Recently, metal halide perovskites have emerged as a new class of light emitters. Combining the advantages of organic and inorganic emitters, perovskites have shown the potential for low-cost, wavelength-tunable, and high-color purity light-emitting diodes (LEDs). Since the first demonstration of bright room temperature emission from perovskiteLEDs in 2014, rapid progress has been made on the photophysics of halide perovskites such as the exciton lifetime, charge carrier traps, and luminescent quenching. The fundamental understanding has led to remarkable improvement on device performance including the brightness, the quantum efficiency, and the stability during extended operation. Moreover, the development of light-emitting perovskites also benefits from the emergence of low-dimensional crystals with various morphology produced using newly developed synthetic schemes. While the underlying mechanisms of radiative recombination are still debatable, more experimental evidences collectively indicate that confining charge carriers in small crystallites, such as nanocrystals, nanowires, nano-sheets and films with nanocrystalline grains, is a very effective means to overcome the problems of large exciton diffusion lengths and significant exciton dissociation. Furthermore, carbon or inorganic low-dimensional materials in the form of quantum dots, nanowires, and nanosheets are also emerging for display and lighting applications.

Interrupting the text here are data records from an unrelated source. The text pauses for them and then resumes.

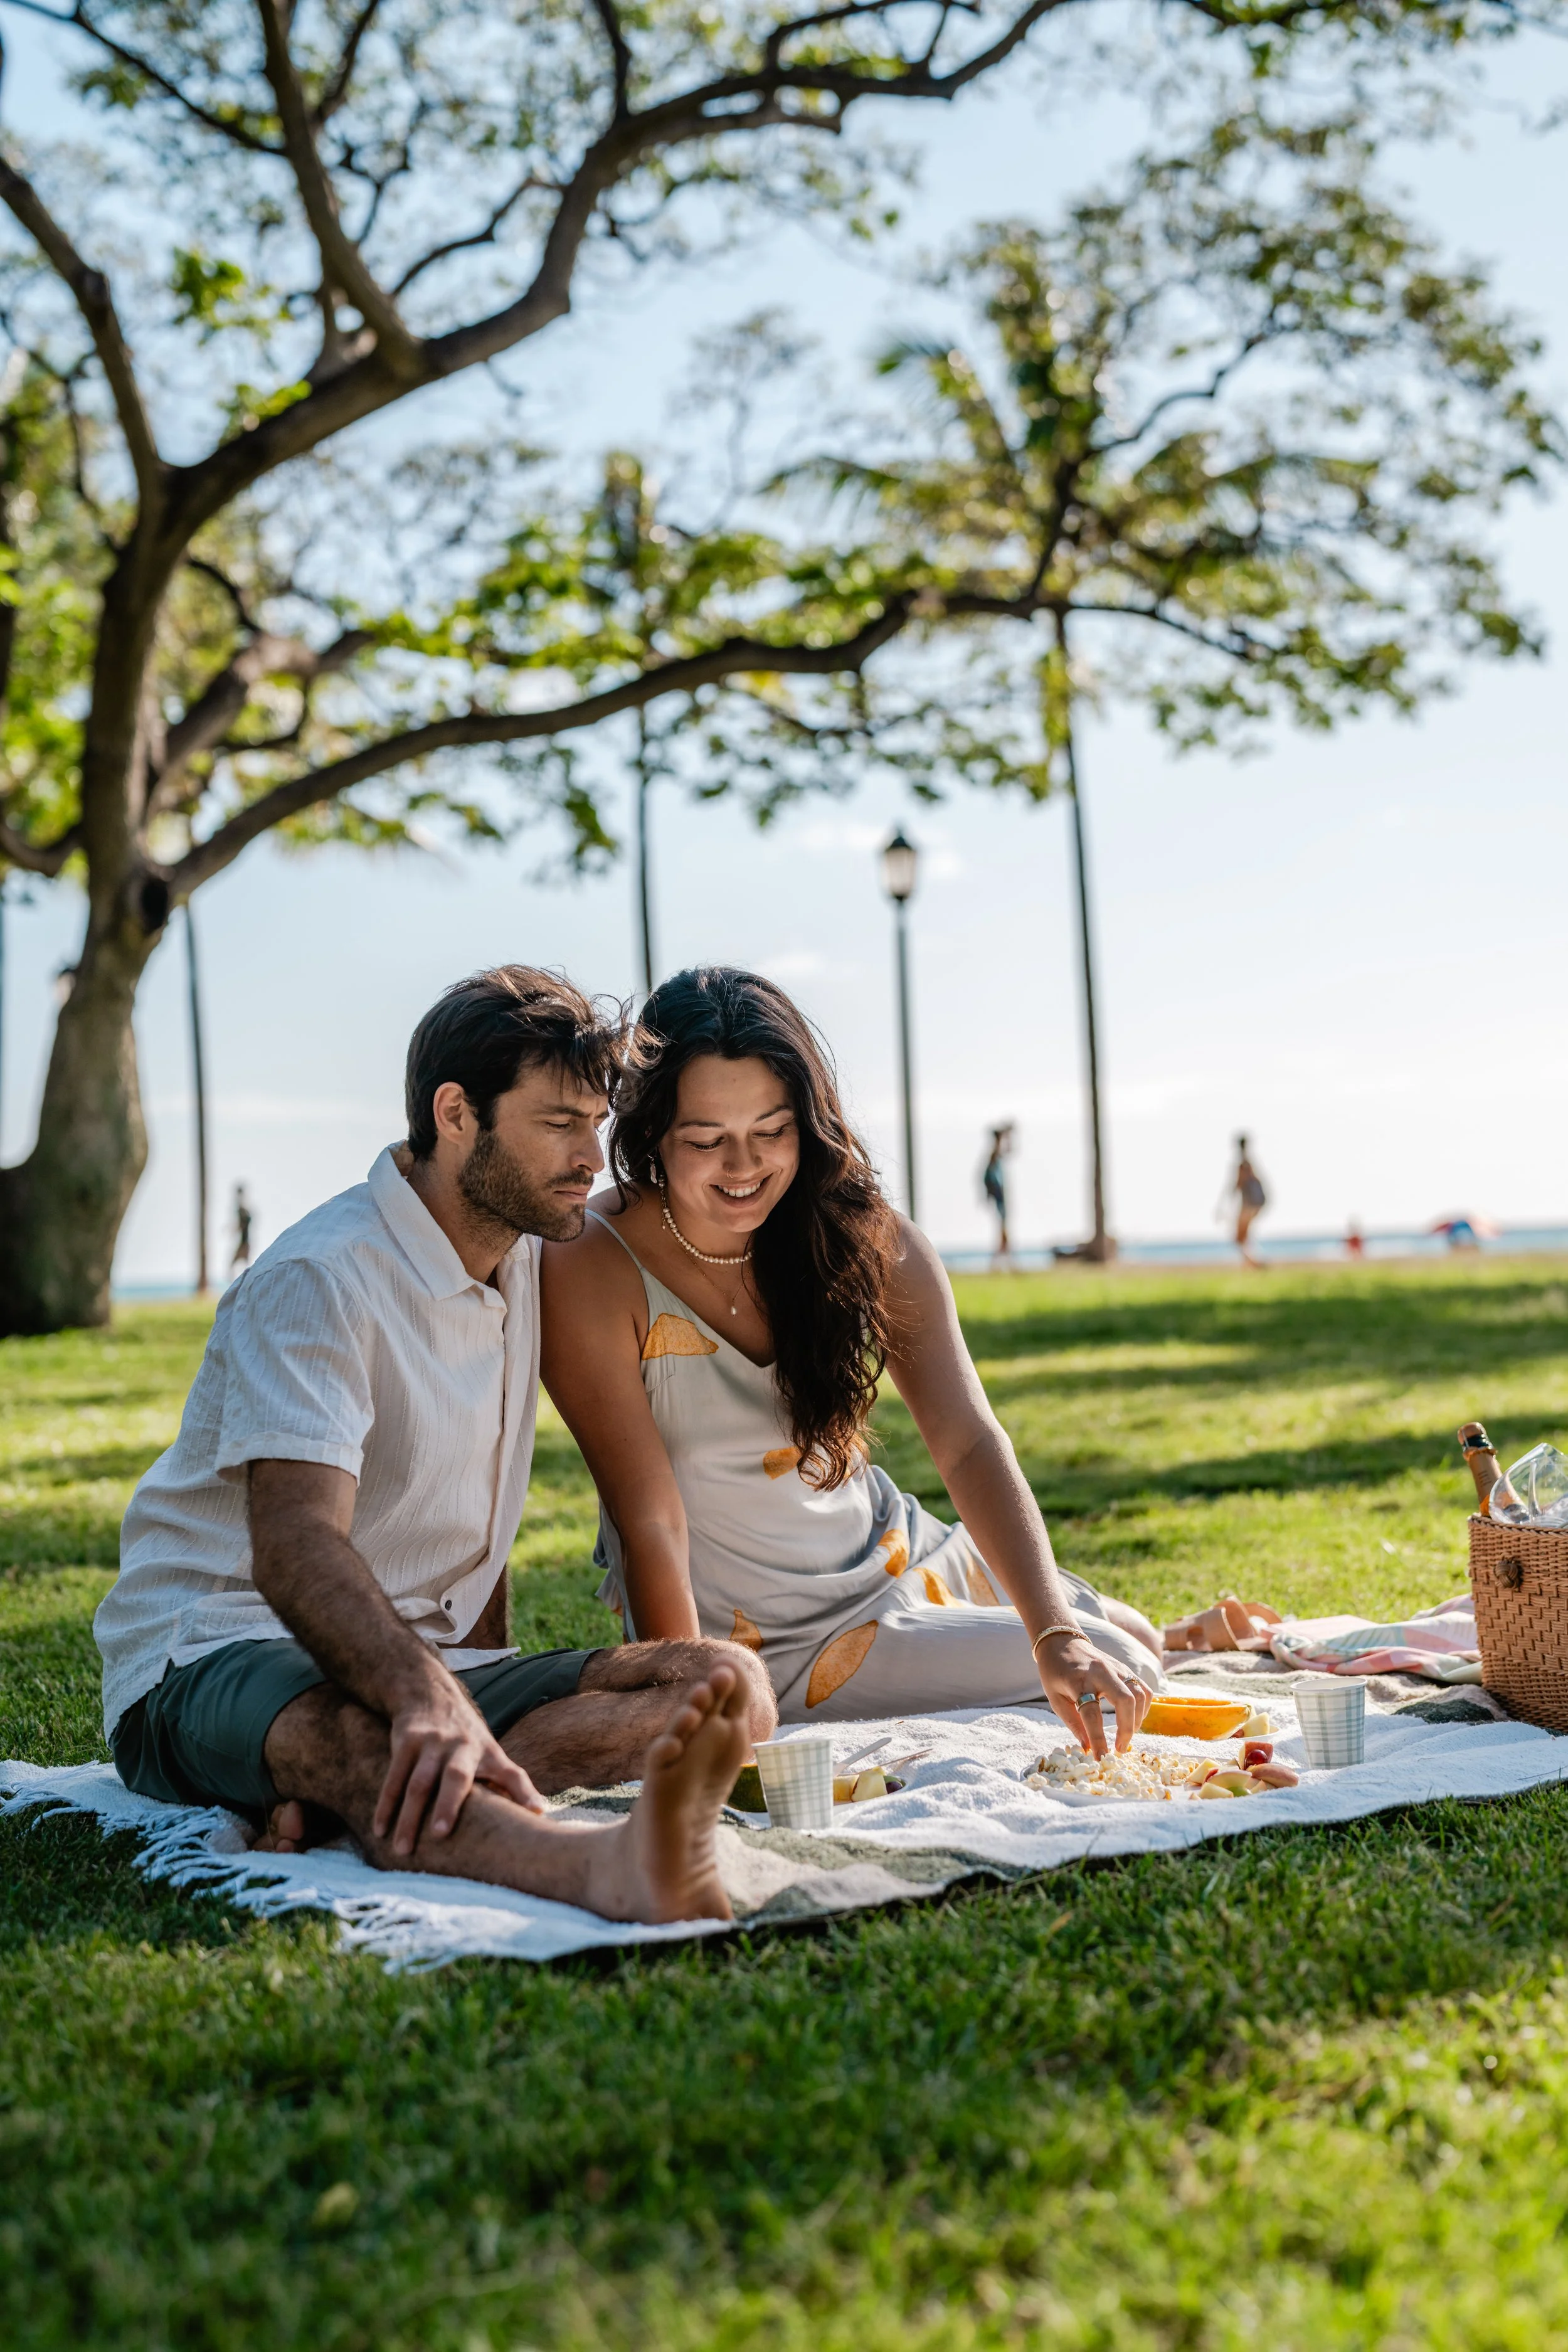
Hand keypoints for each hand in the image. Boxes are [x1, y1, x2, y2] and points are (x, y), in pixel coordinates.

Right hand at [373, 1675, 545, 1856]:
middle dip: (448, 1804)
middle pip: (456, 1776)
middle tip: (439, 1835)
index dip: (524, 1792)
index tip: (534, 1812)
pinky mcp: (406, 1741)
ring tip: (402, 1850)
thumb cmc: (467, 1737)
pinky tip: (379, 1829)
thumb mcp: (493, 1753)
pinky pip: (394, 1777)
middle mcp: (462, 1746)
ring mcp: (432, 1742)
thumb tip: (541, 1811)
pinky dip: (385, 1804)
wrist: (429, 1693)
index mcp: (489, 1753)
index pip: (511, 1773)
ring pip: (418, 1782)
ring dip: (408, 1816)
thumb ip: (513, 1782)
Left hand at [1034, 1632, 1150, 1756]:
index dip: (1098, 1738)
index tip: (1101, 1757)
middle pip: (1126, 1700)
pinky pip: (1143, 1687)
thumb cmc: (1054, 1672)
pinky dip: (1143, 1706)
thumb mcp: (1054, 1698)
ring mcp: (1116, 1667)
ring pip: (1139, 1694)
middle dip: (1127, 1729)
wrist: (1061, 1641)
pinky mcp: (1124, 1667)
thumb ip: (1072, 1722)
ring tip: (1125, 1735)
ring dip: (1137, 1719)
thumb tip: (1088, 1748)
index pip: (1091, 1713)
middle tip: (1120, 1748)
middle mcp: (1100, 1671)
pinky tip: (1133, 1718)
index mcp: (1078, 1680)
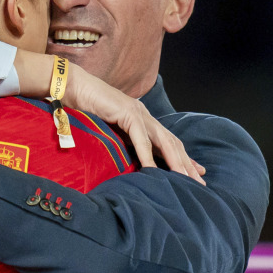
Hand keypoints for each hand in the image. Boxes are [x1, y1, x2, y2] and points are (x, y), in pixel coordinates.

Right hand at [64, 66, 205, 184]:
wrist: (73, 88)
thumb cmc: (85, 110)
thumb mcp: (108, 131)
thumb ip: (120, 142)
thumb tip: (128, 164)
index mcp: (142, 120)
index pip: (169, 141)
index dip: (184, 157)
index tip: (196, 173)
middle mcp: (145, 116)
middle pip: (172, 143)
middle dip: (186, 164)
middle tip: (199, 183)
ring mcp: (138, 113)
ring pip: (163, 142)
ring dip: (175, 162)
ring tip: (184, 180)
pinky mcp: (127, 113)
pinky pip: (141, 139)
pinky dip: (148, 157)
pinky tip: (153, 171)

This symposium will be dedicated to the synthesis, photophysics and devices of emerging light emitting materials. While reports on metal halide perovskites will be particularly encouraged, outstanding achievements from the most recently research in other carbon and inorganic nanoscale materials will also be the topics in two sessions. Besides electroluminescence, materials for down-conversion emission and stimulated emission (laser) will also be covered. Subjects to be discussed in this symposium will span from fundamental material development including the synthesis and characterization of the materials, to practical device demonstration concerning engineering and optimization of device performance.
The symposium will deliver multidisciplinary topics related to chemistry, physics, materials science and engineering of the emerging light emitters. Active, renowned researchers in relevant fields will be invited to present in order to enhance the impact of the discussions and encourage the attendance of the symposium.